### DATA FOR REVIEW
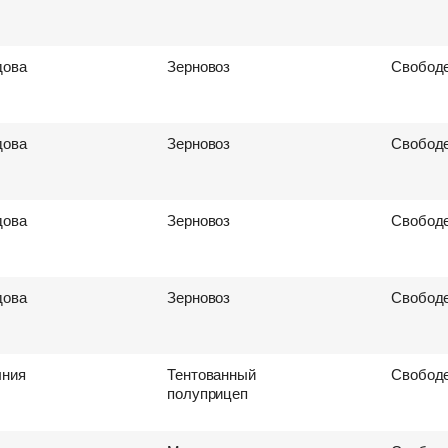
ова
Зерновоз
Свободе
ова
Зерновоз
Свободе
ова
Зерновоз
Свободе
ова
Зерновоз
Свободе
ния
Тентованный
Свободе
полуприцеп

### INSTRUCTIONS TO FOLLOW
Set each line of the records down exactly, leaving every picture out.

### ANSWER TO THIS EXERCISE
ова
Зерновоз
Свободе
ова
Зерновоз
Свободе
ова
Зерновоз
Свободе
ова
Зерновоз
Свободе
ния
Тентованный
Свободе
полуприцеп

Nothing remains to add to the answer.